Ao chegar aos olivais, o pequeno encontrou o filho de outra colhedeira - um garoto que se exibia com um escudo e uma espada de pau.

Os dois se observaram à distância. Cada um se manteve junto à sua mãe, sem saber como se libertar dela. Vigiavam-se. Era preciso coragem para se acercar. Mas meninos são assim: se há abismos, inventam pontes.

De súbito, estavam frente a frente. Puseram-se a conversar, embora um e outro continuassem na sua. Logo esse já sabia o nome daquele: o menino recém-chegado se chamava Alonso; o outro, Sancho.

Começaram a se misturar:

- Deixa eu brincar com seu cavalo?, pediu Sancho.

- Só se você me emprestar sua espada, respondeu Alonso.

Iam se entendendo, apesar de assustados com a felicidade da nova companhia.

Avançaram na entrega:

- Tá vendo aquele moinho gigante?, apontou Alonso. Meu pai sozinho é que faz ele girar.

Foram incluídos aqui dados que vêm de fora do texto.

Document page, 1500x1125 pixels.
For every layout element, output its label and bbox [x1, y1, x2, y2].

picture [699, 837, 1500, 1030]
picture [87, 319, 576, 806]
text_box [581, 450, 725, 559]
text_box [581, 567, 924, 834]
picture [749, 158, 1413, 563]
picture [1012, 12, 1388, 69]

- Seu pai deve ter braços enormes, disse Sancho.

- Tem! Mas nem precisava, respondeu Alonso. Ele move o moinho com um sopro.

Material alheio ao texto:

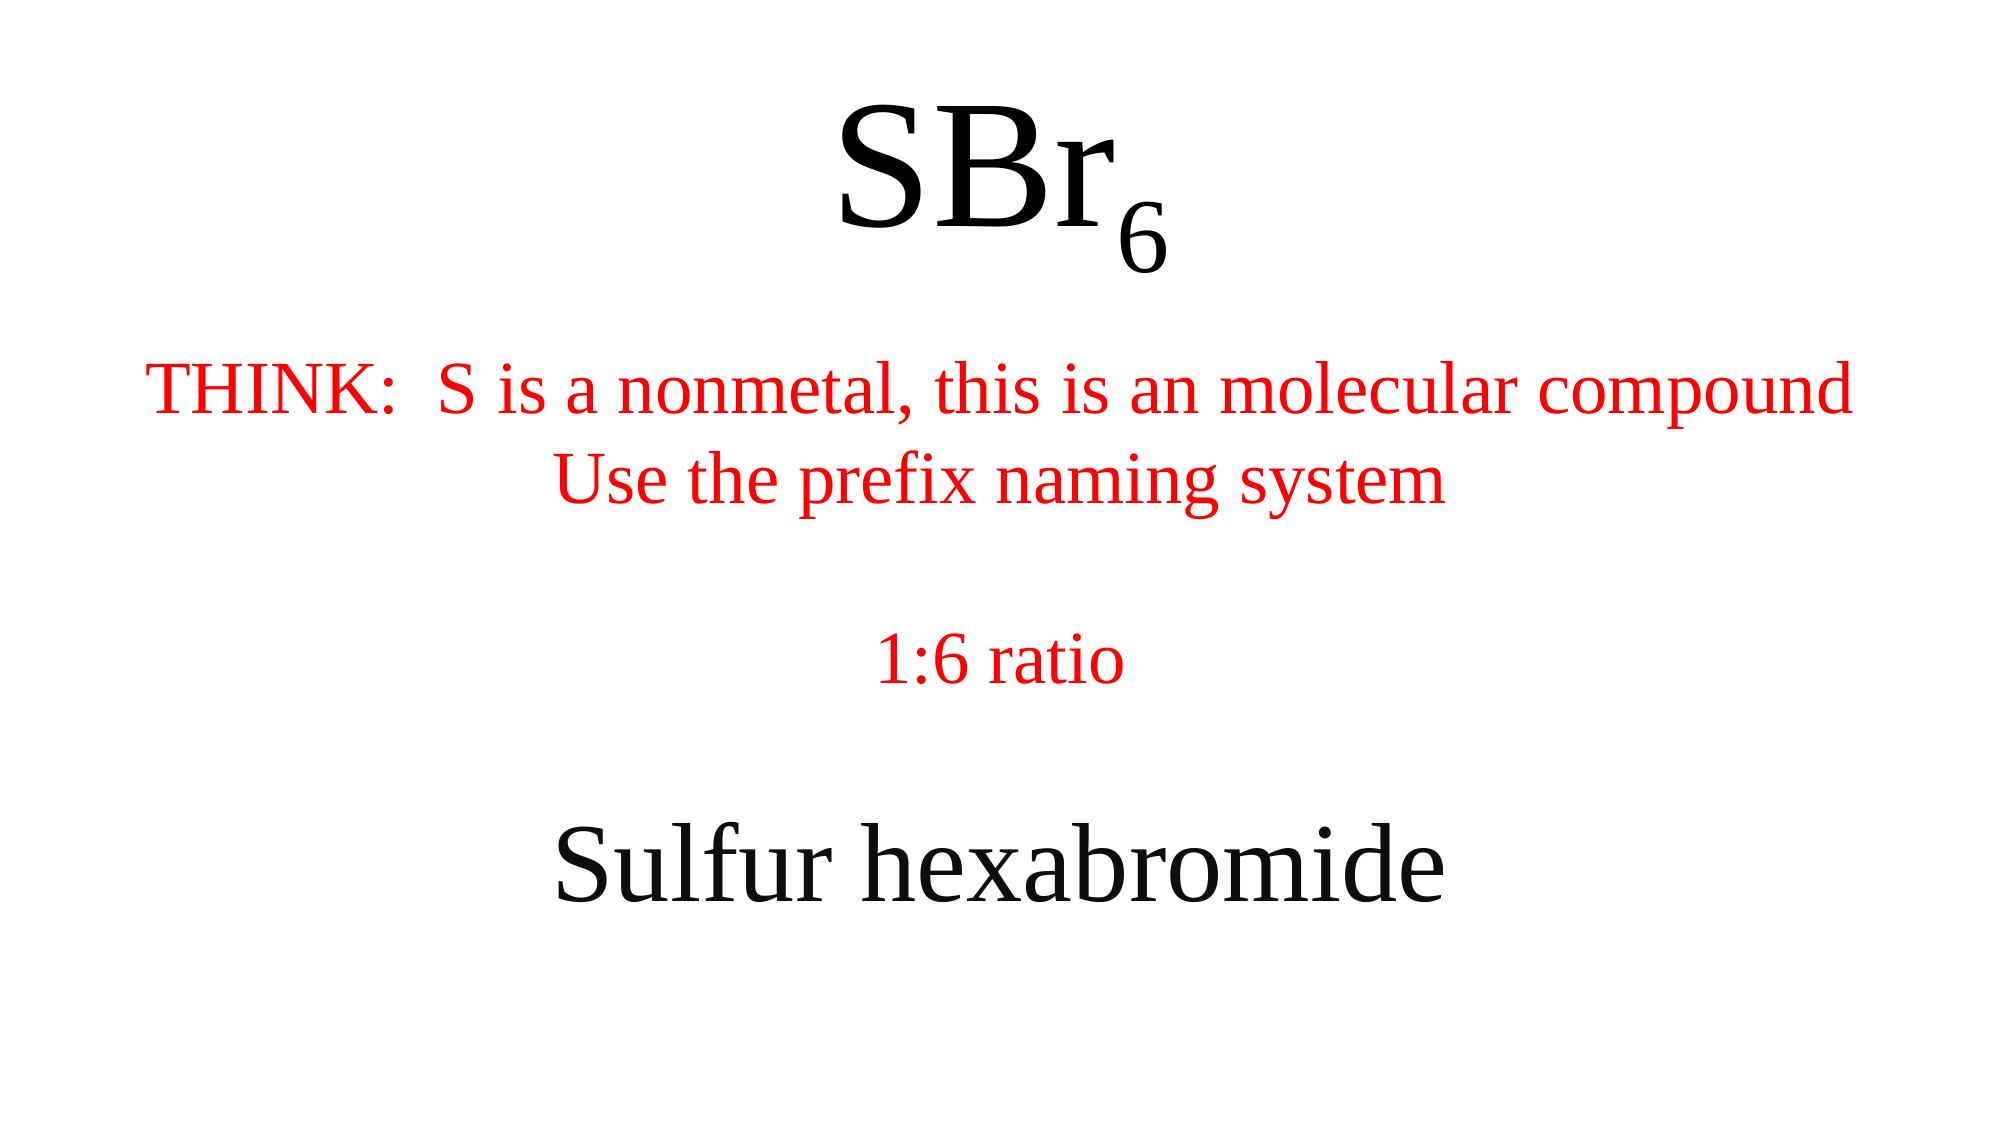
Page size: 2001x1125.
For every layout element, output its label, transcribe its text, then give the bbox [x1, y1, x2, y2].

text_box SBr6 THINK: S is a nonmetal, this is an molecular compound Use the prefix naming system 1:6 ratio Sulfur hexabromide [0, 36, 2000, 932]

Sancho achou graça. Também tinha uma proeza a contar:

- Tá vendo o castelo ali?, apontou. Meu pai disse que o dono tem tanta terra que o céu não dá para cobrir ela toda.

- E se a gente esticasse o céu como uma lona e cobrisse o que está faltando?, propôs Alonso.

- Seria legal, disse Sancho. Mas ia dar um trabalhão.

- Temos de crescer primeiro.

- Bom, enquanto a gente cresce, vamos pensar num jeito de subir até o céu! - disse Alonso.

- Vamos!, concordou Sancho.

Sentaram-se na relva. O cavalo, a espada e o escudo entre os dois. Um sopro de vento passou por eles.

Já eram amigos: moviam juntos o mesmo sonho.